Alors dans ce besoin soudain de me retrouver tel que je me connais, tel que j'ai appris à m'aimer , j'ouvre cette autre fenêtre. Celle là, au moins, se déforme selon mon regard. Je cherche un autre bain, celui d'une humanité. Peut être vais je découvrir que je ne suis pas seul, peut être sommes nous une multitude
Commun des mortels
Commentaires
Des malins et des malignes ont su dénicher le stratagème. Mais c'était bien joué, j'aurais pu écrire
presquepareil, en y croyant vraiment.Maintenant je vais surveiller les alentours.
Nous sommes une multitude, les vieux cons qui ne sont pas dans le rang, et qui se demandent comment faire pour qu'on les voit. Parce que, en plus, il faut qu'on nous voit.
Complément.
Bon, on devine parfois des choses auxquelles on ne veut pas croire, et on accuse son esprit d'être mal tourné. La lecture assidue d'Akynou depuis plusieurs mois laissait transparaître un petit clignotant, tout discret, dans un coin, dans un mot juste égaré dans la phrase, voulu ou invoulu. Facile à dire, avec l'éclairage du temps passé.
Quoi que je puisse ressentir, il est difficile de dire les mots qu'il faut, difficulté vénielle; le plus difficile est pour Akynou, du quotidien et des mots à trouver, mais elle seule peut les trouver. Il lui sera plus facile de trouver ces mots si elle sait qu'autour d'elle, pour de vrai même si écran, nombreux sont ceux qui les attendent pour les recevoir en silence.
J'essaie d'être de ce cercle, qui écoute. Sans toujours comprendre, parce que je suis un peu con, parfois.

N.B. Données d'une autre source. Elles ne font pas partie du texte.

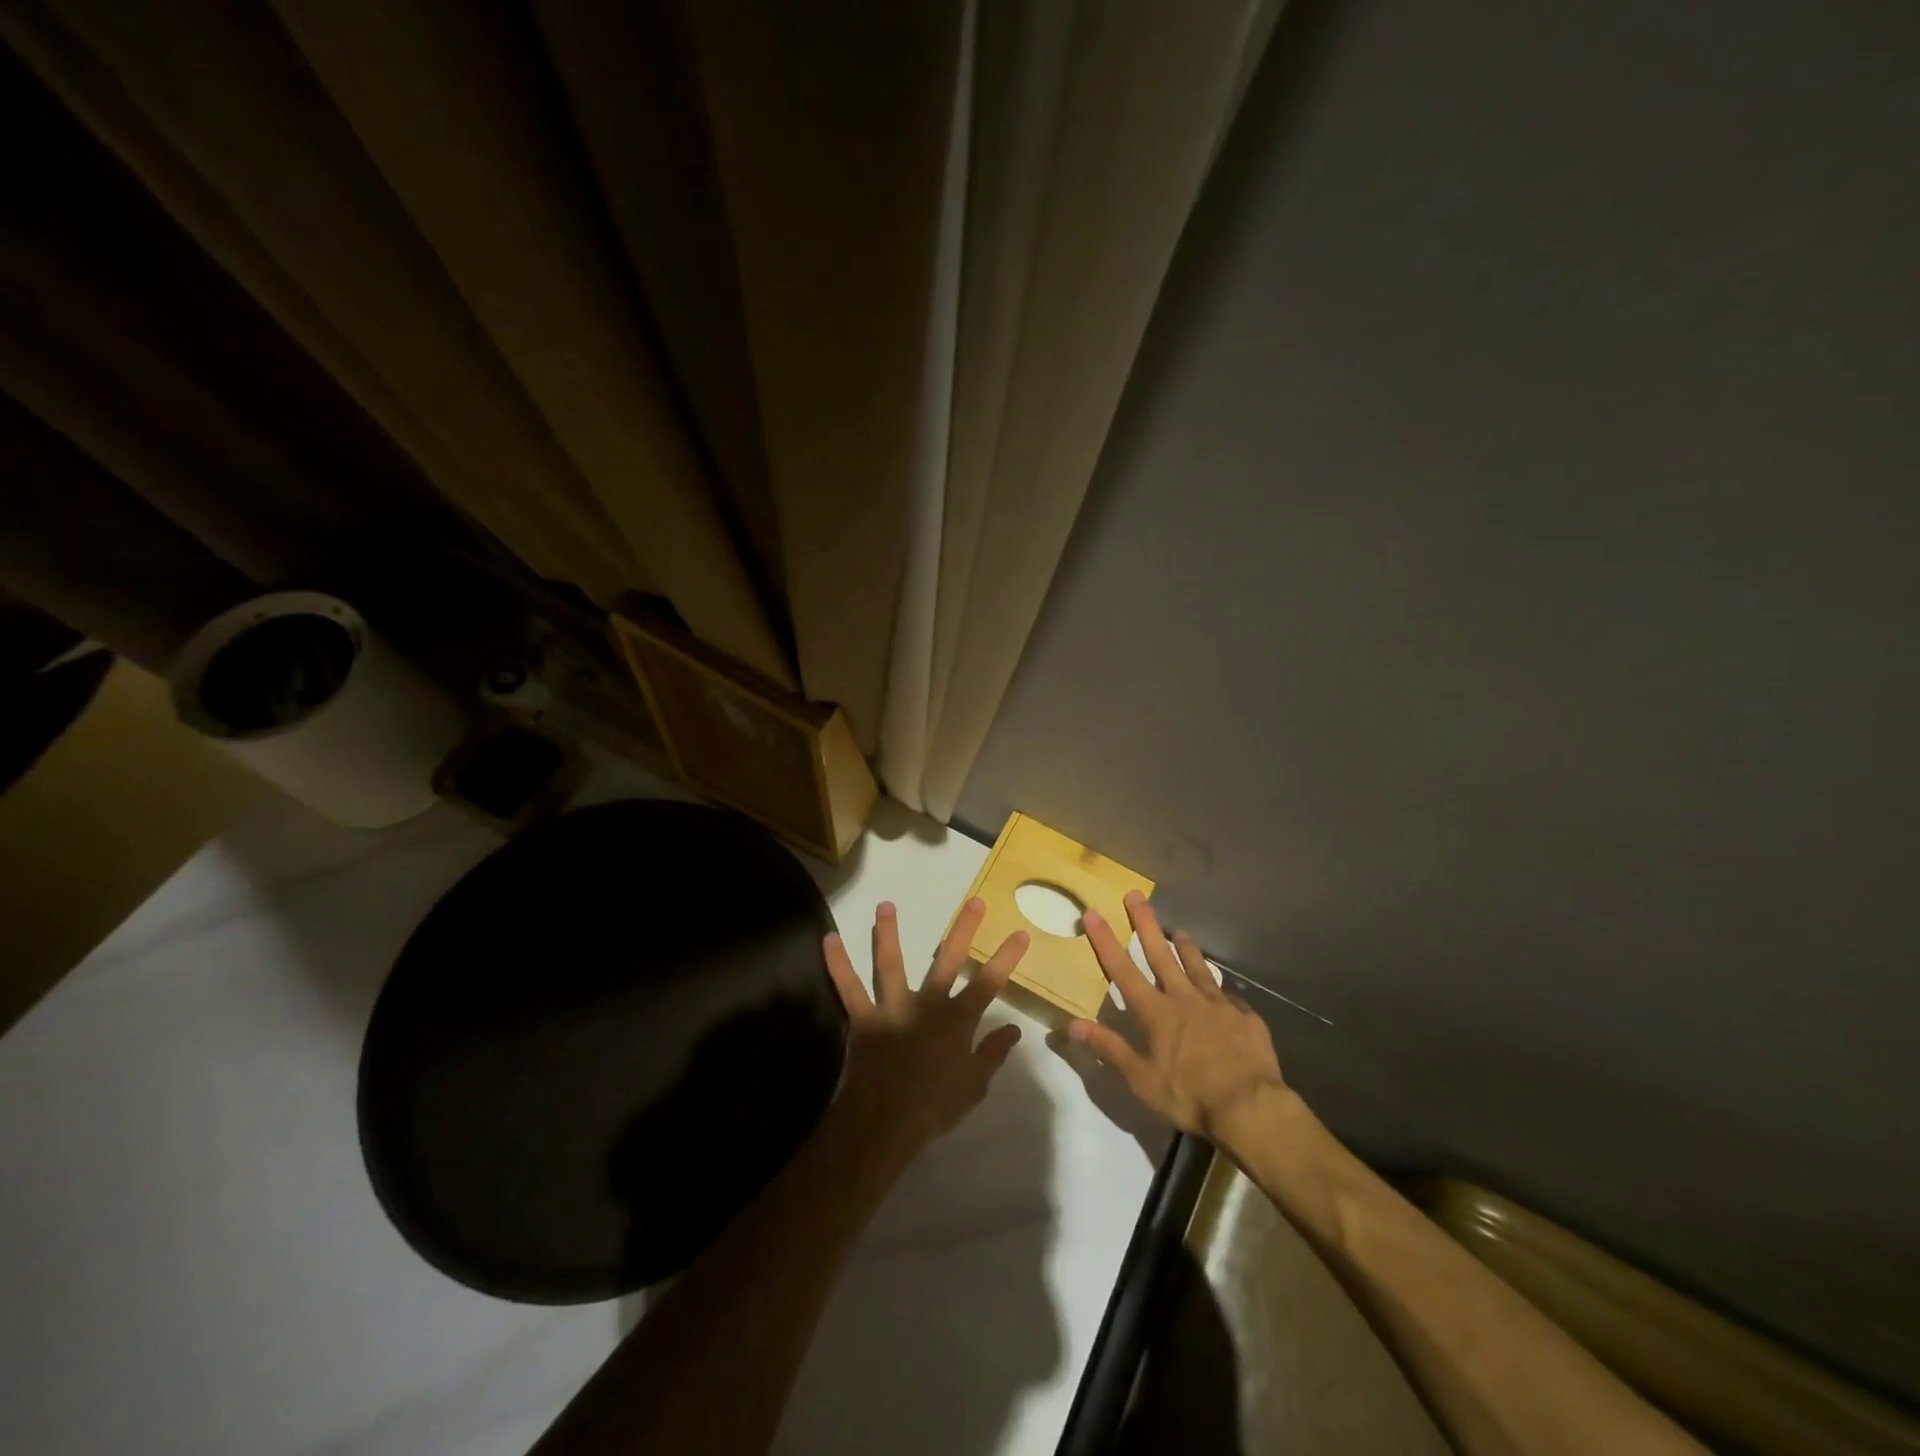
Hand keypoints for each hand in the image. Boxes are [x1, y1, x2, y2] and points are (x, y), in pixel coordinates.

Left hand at [823, 898, 1027, 1168]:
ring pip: (891, 964)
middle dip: (963, 930)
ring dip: (888, 933)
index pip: (989, 983)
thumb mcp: (974, 1086)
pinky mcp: (864, 1018)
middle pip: (948, 961)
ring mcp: (893, 1008)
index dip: (1006, 957)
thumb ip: (992, 1053)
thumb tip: (1014, 1029)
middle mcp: (927, 1005)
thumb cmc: (934, 1107)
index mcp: (957, 1021)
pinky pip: (848, 988)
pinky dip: (837, 964)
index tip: (1021, 933)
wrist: (885, 1123)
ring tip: (885, 905)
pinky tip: (829, 939)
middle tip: (973, 900)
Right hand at [1070, 891, 1289, 1147]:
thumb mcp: (1142, 1081)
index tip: (1093, 913)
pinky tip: (1224, 989)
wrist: (1252, 1107)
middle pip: (1161, 954)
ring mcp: (1218, 1005)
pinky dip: (1221, 989)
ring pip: (1198, 968)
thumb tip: (1072, 1024)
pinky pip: (1229, 997)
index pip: (1123, 970)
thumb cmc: (1190, 1096)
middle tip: (1136, 895)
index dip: (1105, 941)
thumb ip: (1109, 1049)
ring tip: (1182, 931)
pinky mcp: (1245, 1018)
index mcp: (1157, 1013)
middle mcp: (1185, 999)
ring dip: (1187, 948)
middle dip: (1146, 924)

Andrem 1 : Je reconnais que pour le personnage tu as fait parti des sources d'inspiration ;-)). Il reviendra s'exprimer ici le "commun des mortels", je l'aime bien ce mec. Je lui ai même créé une catégorie rien que pour lui... Qui a dit schizophrène ?
Andrem 1 : Elle sert à ça aussi cette fenêtre, être vu, être entendu dans ces moments là, sortir de l'ombre et de la honte, et recevoir ces élans d'humanités, solidaires même solitaires ...

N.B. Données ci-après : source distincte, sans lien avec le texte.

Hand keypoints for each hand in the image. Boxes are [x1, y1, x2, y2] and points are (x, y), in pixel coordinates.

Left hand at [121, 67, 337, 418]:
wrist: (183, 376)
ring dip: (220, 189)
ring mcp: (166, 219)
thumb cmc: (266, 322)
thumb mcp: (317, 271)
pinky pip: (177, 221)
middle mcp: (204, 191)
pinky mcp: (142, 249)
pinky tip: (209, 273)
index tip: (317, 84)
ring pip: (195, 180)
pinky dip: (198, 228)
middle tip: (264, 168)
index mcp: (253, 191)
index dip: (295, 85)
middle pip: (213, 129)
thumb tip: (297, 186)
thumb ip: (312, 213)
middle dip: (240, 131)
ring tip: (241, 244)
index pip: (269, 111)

andrem, nous sommes une vraie multitude dans laquelle il y a les quinqu'àl'index.
En lisant ton texte Luciole, j'ai tout de suite pensé à Andrem. Alors, contente de savoir que je ne me suis pas trop trompée. Sincèrement, heureuse de ton faux départ et non, je ne rirais pas ! Trop contente de te retrouver.
Bises à tes zamours...
Et... bientôt le 30 je crois
Quel talent ! Tu arrives à te faire passer pour Andrem ! Chapeau bas, Luciole. bien contente que tu gardes ce personnage. Pour notre plaisir.